All lines of the entries with "monitoramento" in them must be listed.

=== RECORDS SUPPLIED ===

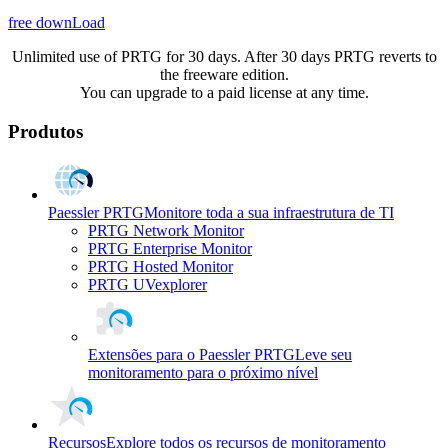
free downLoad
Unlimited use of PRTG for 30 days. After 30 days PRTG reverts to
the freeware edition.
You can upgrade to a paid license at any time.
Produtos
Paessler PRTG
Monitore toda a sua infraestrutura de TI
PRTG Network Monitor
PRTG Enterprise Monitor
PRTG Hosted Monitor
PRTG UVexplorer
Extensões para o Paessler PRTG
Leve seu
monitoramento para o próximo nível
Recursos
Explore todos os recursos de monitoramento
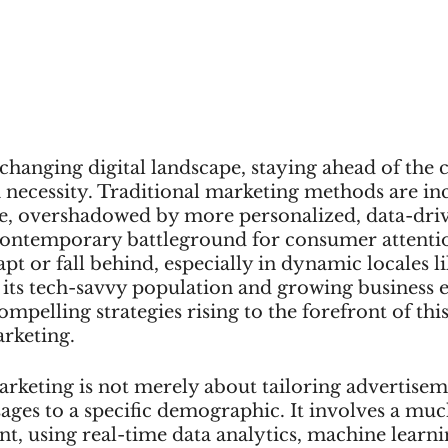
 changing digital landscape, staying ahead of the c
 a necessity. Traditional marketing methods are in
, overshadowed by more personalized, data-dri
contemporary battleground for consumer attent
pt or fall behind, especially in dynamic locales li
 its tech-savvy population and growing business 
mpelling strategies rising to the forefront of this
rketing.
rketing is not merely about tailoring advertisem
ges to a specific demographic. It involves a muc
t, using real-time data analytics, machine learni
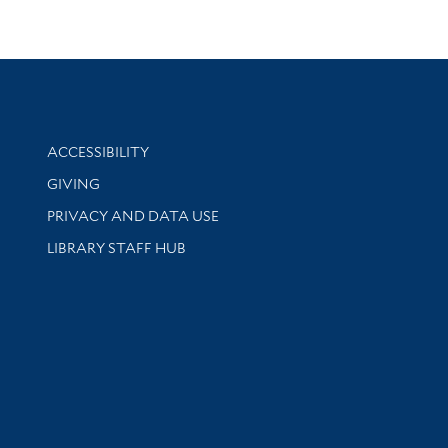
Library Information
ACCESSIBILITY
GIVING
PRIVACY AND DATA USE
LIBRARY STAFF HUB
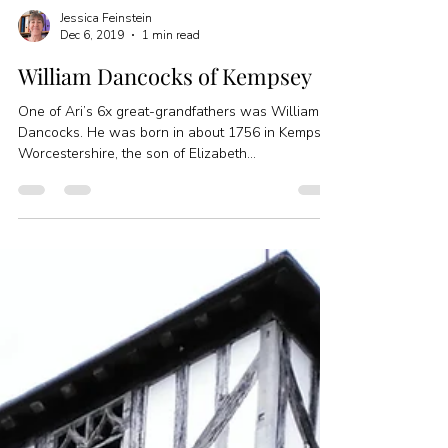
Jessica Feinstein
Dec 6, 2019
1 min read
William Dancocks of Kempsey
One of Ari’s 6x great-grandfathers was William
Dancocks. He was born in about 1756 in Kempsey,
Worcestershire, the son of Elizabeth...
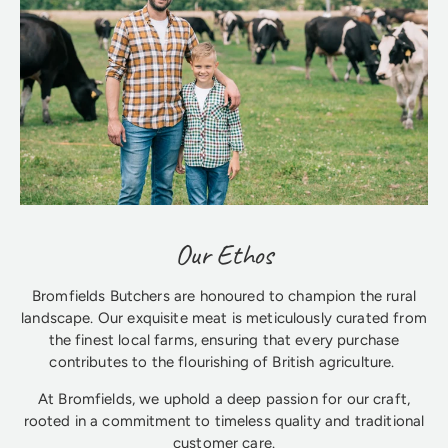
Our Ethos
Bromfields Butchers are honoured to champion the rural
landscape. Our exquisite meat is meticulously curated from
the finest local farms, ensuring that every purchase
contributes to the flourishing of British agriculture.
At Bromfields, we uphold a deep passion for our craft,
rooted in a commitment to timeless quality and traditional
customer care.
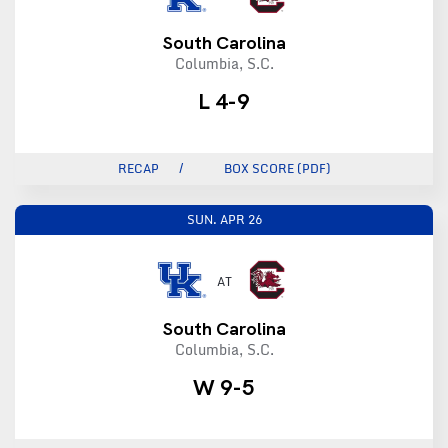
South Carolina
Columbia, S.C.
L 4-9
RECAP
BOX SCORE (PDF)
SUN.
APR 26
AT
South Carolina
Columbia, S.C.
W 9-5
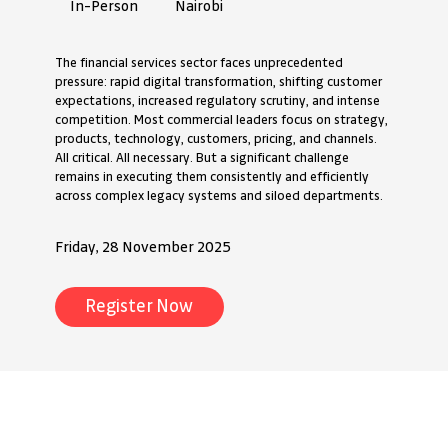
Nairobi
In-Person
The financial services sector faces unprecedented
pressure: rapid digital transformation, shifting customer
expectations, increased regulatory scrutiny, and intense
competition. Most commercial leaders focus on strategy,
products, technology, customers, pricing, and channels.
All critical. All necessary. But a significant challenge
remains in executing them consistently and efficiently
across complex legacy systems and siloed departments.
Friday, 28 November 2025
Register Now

===

> **ANSWER FOR THE TASK**
monitoramento para o próximo nível
Explore todos os recursos de monitoramento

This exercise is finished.